Instruction 1:
Could you return the part of the poet profile from "POET, author and researcher" up to and including "Museum in Kimberley.", copied word for word?
*** Opening of Exercise text ***
WARRIOR POET: Gontse wa Chaane is thrilled to hear women roar.
WARRIOR POET: Gontse wa Chaane is thrilled to hear women roar.

POET, author and researcher Gontse wa Chaane says South Africa is far from bridging the gender inequality gap.

"After 20 years of democracy there have been many positive changes towards the role of women and equality, but we are not there yet."

Wa Chaane says women are still fighting for equality and the Women Empowerment and Gender Equality Bill was adopted only recently. "We should have been past this stage already."

Her father was the greatest influence in her writing. "He used to work at a publishing company, and we were always surrounded by books and dictionaries. He used to make us read newspaper articles out loud to him when we were kids," she says .

Wa Chaane, born in Mamelodi in Tshwane, is now a poet, author and research associate at the Sol Plaatje Museum in Kimberley.

Like many teenage girls, she kept a journal while at school and wrote "silly love poems".

"It was during my university years that I started to write with understanding and purpose, my mind having been exposed to different philosophies and a vast variety of books. I've never stopped writing."

She decided not to publish poetry first because she wanted to establish herself as an author. Her recent book, Black Diamond Wife, is her first poetry collection.

Her first book, Discovering Your History, was a biography for children about the life of literary giant Plaatje. Her second book, The Story of Garamatale,documents the history of the Batlhaping people of Schmidtsdrift, who were forcibly removed from their land in 1968.

"Women's Month is an opportunity to celebrate womanhood and contributions by women in our society; also to reflect on the struggles that women have overcome, and to remind myself that I come from an ancestry of warrior women.

"We celebrate womanhood every day, but to have a month dedicated to women, that can remind those who have forgotten the might and vigour of women, which is a force to be reckoned with."

Her greatest consolation is to hear the women of her generation roar. "Their voices are not easily silenced, they speak their truth unashamedly and with conviction. I pray that every girl child will be able to speak, and be heard," she says.
*** Close of Exercise text ***
Instruction 2:
Retype the rows below, from the line with "suspended for two years after he failed..." up to and including the final line of the rows, keeping each line unchanged.
*** Opening of Supplied information ***
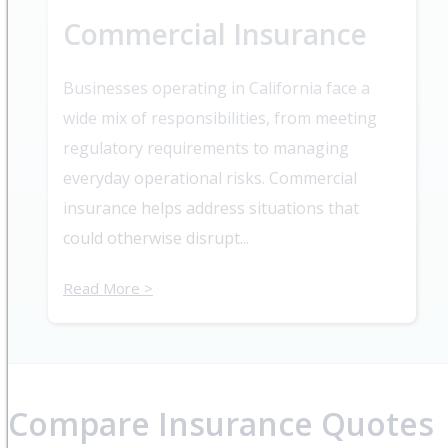
Commercial Insurance
Businesses operating in California face a
wide mix of responsibilities, from meeting
regulatory requirements to managing
everyday operational risks. Commercial
insurance helps address situations that
could otherwise disrupt...
Read More >
Compare Insurance Quotes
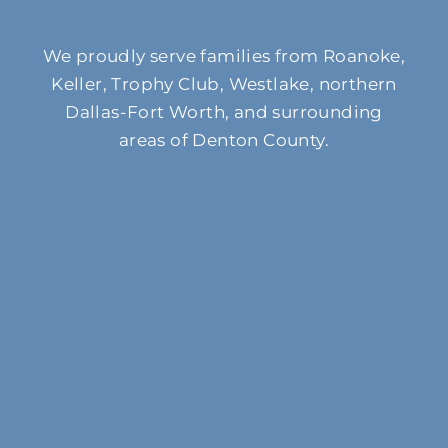
We proudly serve families from Roanoke,
Keller, Trophy Club, Westlake, northern
Dallas-Fort Worth, and surrounding
areas of Denton County.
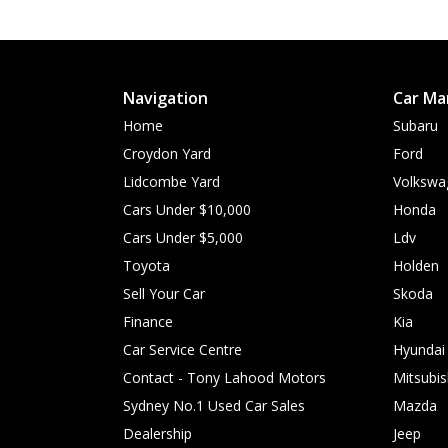
Navigation
Car Ma
Home
Subaru
Croydon Yard
Ford
Lidcombe Yard
Volkswa
Cars Under $10,000
Honda
Cars Under $5,000
Ldv
Toyota
Holden
Sell Your Car
Skoda
Finance
Kia
Car Service Centre
Hyundai
Contact - Tony Lahood Motors
Mitsubis
Sydney No.1 Used Car Sales
Mazda
Dealership
Jeep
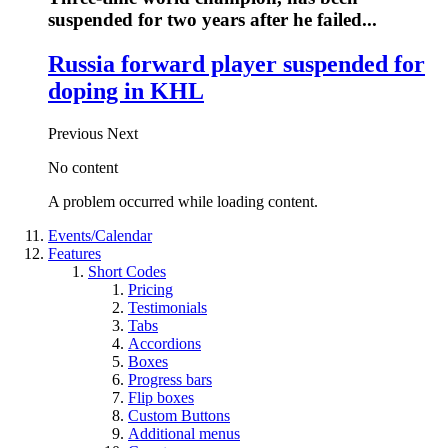
suspended for two years after he failed...
Russia forward player suspended for
doping in KHL
Previous
Next
No content
A problem occurred while loading content.
Events/Calendar
Features
Short Codes
Pricing
Testimonials
Tabs
Accordions
Boxes
Progress bars
Flip boxes
Custom Buttons
Additional menus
*** Close of Supplied information ***
Exercise result 1:
POET, author and researcher Gontse wa Chaane says South Africa is far from bridging the gender inequality gap.

"After 20 years of democracy there have been many positive changes towards the role of women and equality, but we are not there yet."

Wa Chaane says women are still fighting for equality and the Women Empowerment and Gender Equality Bill was adopted only recently. "We should have been past this stage already."

Her father was the greatest influence in her writing. "He used to work at a publishing company, and we were always surrounded by books and dictionaries. He used to make us read newspaper articles out loud to him when we were kids," she says .

Wa Chaane, born in Mamelodi in Tshwane, is now a poet, author and research associate at the Sol Plaatje Museum in Kimberley.

Exercise result 2:
suspended for two years after he failed...
Russia forward player suspended for
doping in KHL
Previous
Next
No content
A problem occurred while loading content.
Events/Calendar
Features
Short Codes
Pricing
Testimonials
Tabs
Accordions
Boxes
Progress bars
Flip boxes
Custom Buttons
Additional menus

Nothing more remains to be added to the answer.